* Activity a
Answer these questions about the patch, one answer per line, marked the same way:
(i) What bug number does the patch fix?
(ii) What type does it use for computations to avoid the overflow in internal_size?
(iii) How many files does it change?

* Extract

+ + + +

From 757c5182f2c42af528386c0419c60c111c678cab Mon Sep 17 00:00:00 2001
From: Andrew Gierth <rhodiumtoad@postgresql.org>
Date: Fri, 23 Nov 2018 23:56:39 +0000
Subject: [PATCH] Avoid crashes in contrib/intarray gist__int_ops (bug #15518)

1. Integer overflow in internal_size could result in memory corruption
in decompression since a zero-length array would be allocated and then
written to. This leads to crashes or corruption when traversing an
index which has been populated with sufficiently sparse values. Fix by
using int64 for computations and checking for overflow.

2. Integer overflow in g_int_compress could cause pessimal merge
choices, resulting in unnecessarily large ranges (which would in turn
trigger issue 1 above). Fix by using int64 again.

3. Even without overflow, array sizes could become large enough to
cause unexplained memory allocation errors. Fix by capping the sizes
to a safe limit and report actual errors pointing at gist__intbig_ops
as needed.

4. Large inputs to the compression function always consist of large
runs of consecutive integers, and the compression loop was processing
these one at a time in an O(N^2) manner with a lot of overhead. The
expected runtime of this function could easily exceed 6 months for a
single call as a result. Fix by performing a linear-time first pass,
which reduces the worst case to something on the order of seconds.

Backpatch all the way, since this has been wrong forever.

Per bug #15518 from report from irc user "dymk", analysis and patch by
me.

Discussion: https://postgr.es/m/15518-799e426c3b4f8358@postgresql.org
---
 contrib/intarray/_int_gist.c | 71 ++++++++++++++++++++++++++++++++----
 contrib/intarray/_int_tool.c | 14 +++++--
 2 files changed, 73 insertions(+), 12 deletions(-)

diff --git a/contrib/intarray/_int_gist.c b/contrib/intarray/_int_gist.c
index 911d18023b..fe10cb56b6 100644
--- a/contrib/intarray/_int_gist.c
+++ b/contrib/intarray/_int_gist.c
@@ -12,6 +12,17 @@
 
 #define GETENTRY(vec,pos) ((ArrayType *) DatumGetPointer((vec)->vector[(pos)].key))

+ + + +

* Data to process
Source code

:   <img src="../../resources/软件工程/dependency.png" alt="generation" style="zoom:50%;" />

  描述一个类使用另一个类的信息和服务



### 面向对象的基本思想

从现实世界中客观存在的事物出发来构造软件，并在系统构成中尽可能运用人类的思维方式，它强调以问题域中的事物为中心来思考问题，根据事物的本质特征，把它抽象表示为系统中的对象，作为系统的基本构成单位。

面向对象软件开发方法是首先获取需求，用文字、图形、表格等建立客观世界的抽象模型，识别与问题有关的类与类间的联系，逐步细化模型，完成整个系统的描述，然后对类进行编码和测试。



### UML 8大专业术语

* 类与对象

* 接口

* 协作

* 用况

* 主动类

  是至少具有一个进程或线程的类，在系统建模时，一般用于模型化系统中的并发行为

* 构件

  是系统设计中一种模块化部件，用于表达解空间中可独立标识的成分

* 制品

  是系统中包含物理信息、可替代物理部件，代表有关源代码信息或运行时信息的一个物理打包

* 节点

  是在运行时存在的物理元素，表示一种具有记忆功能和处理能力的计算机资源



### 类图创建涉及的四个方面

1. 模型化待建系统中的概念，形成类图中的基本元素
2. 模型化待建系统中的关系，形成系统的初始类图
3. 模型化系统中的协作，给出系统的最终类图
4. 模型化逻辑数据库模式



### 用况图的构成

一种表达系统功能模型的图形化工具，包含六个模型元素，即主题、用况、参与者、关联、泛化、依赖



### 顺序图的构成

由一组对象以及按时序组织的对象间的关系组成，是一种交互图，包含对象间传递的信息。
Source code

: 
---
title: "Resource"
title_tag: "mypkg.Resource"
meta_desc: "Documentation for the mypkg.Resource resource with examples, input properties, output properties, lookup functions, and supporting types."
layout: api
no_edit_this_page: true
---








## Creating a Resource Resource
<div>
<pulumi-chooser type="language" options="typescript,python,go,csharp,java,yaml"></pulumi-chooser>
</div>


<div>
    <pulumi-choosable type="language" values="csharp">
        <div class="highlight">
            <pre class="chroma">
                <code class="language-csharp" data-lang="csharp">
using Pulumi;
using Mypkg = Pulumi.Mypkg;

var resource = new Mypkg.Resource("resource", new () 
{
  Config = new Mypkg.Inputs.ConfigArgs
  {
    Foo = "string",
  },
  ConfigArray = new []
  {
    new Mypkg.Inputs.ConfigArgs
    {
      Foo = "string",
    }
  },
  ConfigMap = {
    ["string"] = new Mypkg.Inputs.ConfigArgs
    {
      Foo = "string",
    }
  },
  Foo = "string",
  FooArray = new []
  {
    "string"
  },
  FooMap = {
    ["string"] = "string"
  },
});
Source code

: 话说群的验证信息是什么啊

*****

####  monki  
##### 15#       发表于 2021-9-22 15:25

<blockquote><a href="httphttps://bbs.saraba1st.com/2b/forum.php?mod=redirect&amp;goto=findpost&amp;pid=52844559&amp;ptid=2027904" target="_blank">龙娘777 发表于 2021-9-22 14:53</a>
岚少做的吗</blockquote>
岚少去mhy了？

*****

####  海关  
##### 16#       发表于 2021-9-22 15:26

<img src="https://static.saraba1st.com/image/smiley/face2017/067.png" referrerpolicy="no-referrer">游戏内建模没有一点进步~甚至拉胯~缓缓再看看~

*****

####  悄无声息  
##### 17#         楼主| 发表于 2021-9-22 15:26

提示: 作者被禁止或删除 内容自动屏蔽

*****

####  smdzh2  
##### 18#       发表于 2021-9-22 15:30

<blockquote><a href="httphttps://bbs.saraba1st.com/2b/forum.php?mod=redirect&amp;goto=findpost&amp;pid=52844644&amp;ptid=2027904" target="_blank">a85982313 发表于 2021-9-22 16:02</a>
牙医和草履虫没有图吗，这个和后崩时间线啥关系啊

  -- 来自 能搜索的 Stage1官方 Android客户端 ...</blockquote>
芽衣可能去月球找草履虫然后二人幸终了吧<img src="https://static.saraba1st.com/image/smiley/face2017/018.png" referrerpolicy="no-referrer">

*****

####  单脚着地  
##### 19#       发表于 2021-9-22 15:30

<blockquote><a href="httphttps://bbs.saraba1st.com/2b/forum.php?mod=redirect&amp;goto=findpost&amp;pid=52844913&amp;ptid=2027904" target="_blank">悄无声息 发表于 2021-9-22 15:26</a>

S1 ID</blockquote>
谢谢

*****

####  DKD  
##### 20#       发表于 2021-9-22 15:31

+ + + +

* Activity b
Reproduce word for word the lines of the entries from the line containing "发表于 2021-9-22 15:26</a>" through the last line of the entries, with both ends included.

* Answer box a
(i) #15518
(ii) int64
(iii) 2

* Answer box b
<blockquote><a href="httphttps://bbs.saraba1st.com/2b/forum.php?mod=redirect&amp;goto=findpost&amp;pid=52844913&amp;ptid=2027904" target="_blank">悄无声息 发表于 2021-9-22 15:26</a>

S1 ID</blockquote>
谢谢

*****

####  DKD  
##### 20#       发表于 2021-9-22 15:31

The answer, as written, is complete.